§ Work request
Copy the text of the items below, swapping every "cold" for "chilly" and leaving everything else unchanged. Leave the pictures out of your answer.

§ Dataset
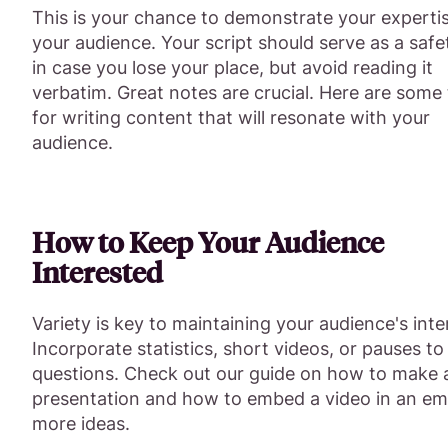
This is your chance to demonstrate your experti
your audience. Your script should serve as a safe
in case you lose your place, but avoid reading it
verbatim. Great notes are crucial. Here are some 
for writing content that will resonate with your
audience.
How to Keep Your Audience
Interested
Variety is key to maintaining your audience's inte
Incorporate statistics, short videos, or pauses to
questions. Check out our guide on how to make 
presentation and how to embed a video in an ema
more ideas.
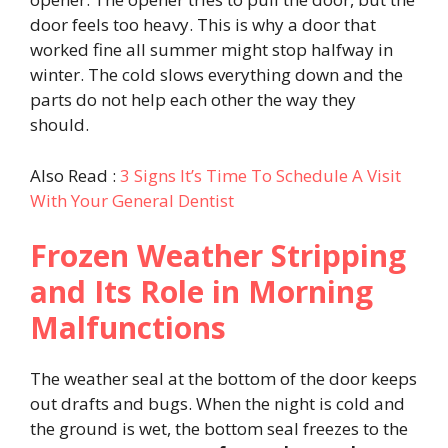
door feels too heavy. This is why a door that
worked fine all summer might stop halfway in
winter. The cold slows everything down and the
parts do not help each other the way they
should.
Also Read :
3 Signs It’s Time To Schedule A Visit
With Your General Dentist
Frozen Weather Stripping
and Its Role in Morning
Malfunctions
The weather seal at the bottom of the door keeps
out drafts and bugs. When the night is cold and
the ground is wet, the bottom seal freezes to the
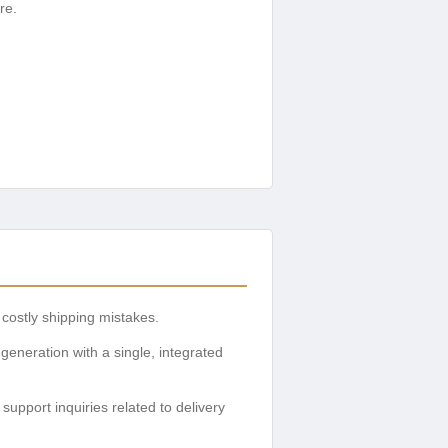
re.
costly shipping mistakes.
generation with a single, integrated
pport inquiries related to delivery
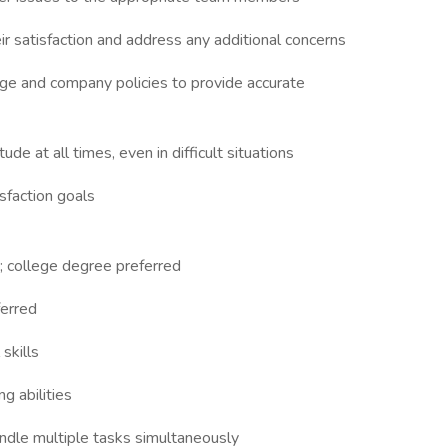
r satisfaction and address any additional concerns
e and company policies to provide accurate
ude at all times, even in difficult situations
sfaction goals
d; college degree preferred
ferred
skills
g abilities
andle multiple tasks simultaneously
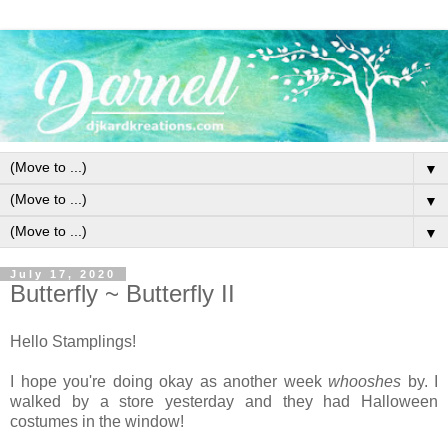
▼
▼
▼
July 17, 2020
Butterfly ~ Butterfly II
Hello Stamplings!
I hope you're doing okay as another week
whooshes
by. I
walked by a store yesterday and they had Halloween
costumes in the window!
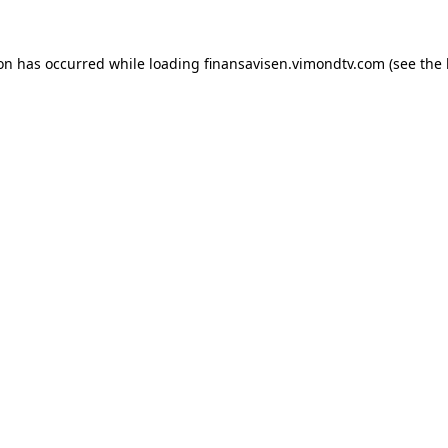
ion has occurred while loading
finansavisen.vimondtv.com
(see the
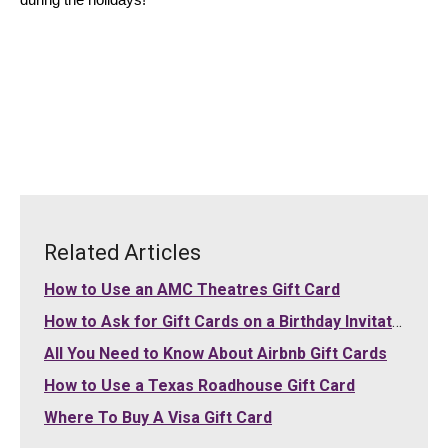
during the holidays!
Related Articles
How to Use an AMC Theatres Gift Card
How to Ask for Gift Cards on a Birthday Invitation
All You Need to Know About Airbnb Gift Cards
How to Use a Texas Roadhouse Gift Card
Where To Buy A Visa Gift Card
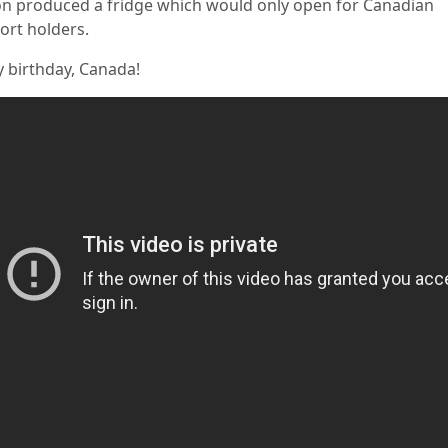
n produced a fridge which would only open for Canadian
ort holders.
 birthday, Canada!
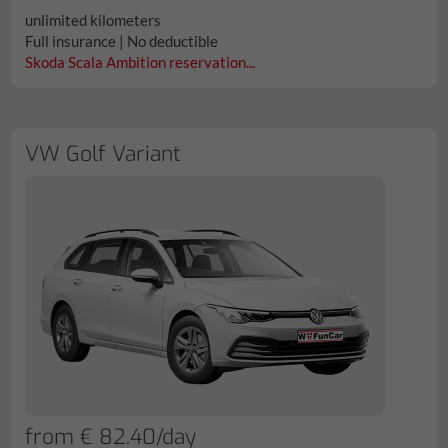
unlimited kilometers
Full insurance | No deductible
Skoda Scala Ambition reservation...
VW Golf Variant
from € 82.40/day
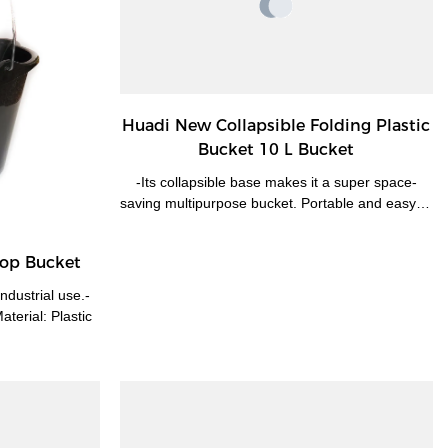
Huadi New Collapsible Folding Plastic
Bucket 10 L Bucket
-Its collapsible base makes it a super space-
saving multipurpose bucket. Portable and easy to
take for any kind of outdoor events-Perfect for
camping, hiking, office or sports. It's designed to
Mop Bucket
make washing, drying, and storage easy.-A
convenient and space-saving solution. Handle for
ndustrial use.-
easy carrying. Hanging hole for easy storage.
terial: Plastic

§ Final answer
This is your chance to demonstrate your experti
your audience. Your script should serve as a safe
in case you lose your place, but avoid reading it
verbatim. Great notes are crucial. Here are some 
for writing content that will resonate with your
audience.
How to Keep Your Audience
Interested
Variety is key to maintaining your audience's inte
Incorporate statistics, short videos, or pauses to
questions. Check out our guide on how to make 
presentation and how to embed a video in an ema
more ideas.
door feels too heavy. This is why a door that
worked fine all summer might stop halfway in
winter. The chilly slows everything down and the
parts do not help each other the way they
should.
Also Read :
3 Signs It’s Time To Schedule A Visit
With Your General Dentist
Frozen Weather Stripping
and Its Role in Morning
Malfunctions
The weather seal at the bottom of the door keeps
out drafts and bugs. When the night is chilly and
the ground is wet, the bottom seal freezes to the
re.
costly shipping mistakes.
generation with a single, integrated
pport inquiries related to delivery
r satisfaction and address any additional concerns
e and company policies to provide accurate
ude at all times, even in difficult situations
sfaction goals
d; college degree preferred
ferred
skills
g abilities
andle multiple tasks simultaneously
▼
▼
▼
July 17, 2020
Butterfly ~ Butterfly II
Hello Stamplings!
I hope you're doing okay as another week
whooshes
by. I
walked by a store yesterday and they had Halloween
costumes in the window!
ion has occurred while loading
finansavisen.vimondtv.com
(see the
during the holidays!
Related Articles
How to Use an AMC Theatres Gift Card
How to Ask for Gift Cards on a Birthday Invitation
All You Need to Know About Airbnb Gift Cards
How to Use a Texas Roadhouse Gift Card
Where To Buy A Visa Gift Card
n produced a fridge which would only open for Canadian
ort holders.
 birthday, Canada!
unlimited kilometers
Full insurance | No deductible
Skoda Scala Ambition reservation...
VW Golf Variant
from € 82.40/day
Huadi New Collapsible Folding Plastic
Bucket 10 L Bucket
-Its collapsible base makes it a super space-
saving multipurpose bucket. Portable and easy to
take for any kind of outdoor events-Perfect for
camping, hiking, office or sports. It's designed to
Mop Bucket
make washing, drying, and storage easy.-A
convenient and space-saving solution. Handle for
ndustrial use.-
easy carrying. Hanging hole for easy storage.
terial: Plastic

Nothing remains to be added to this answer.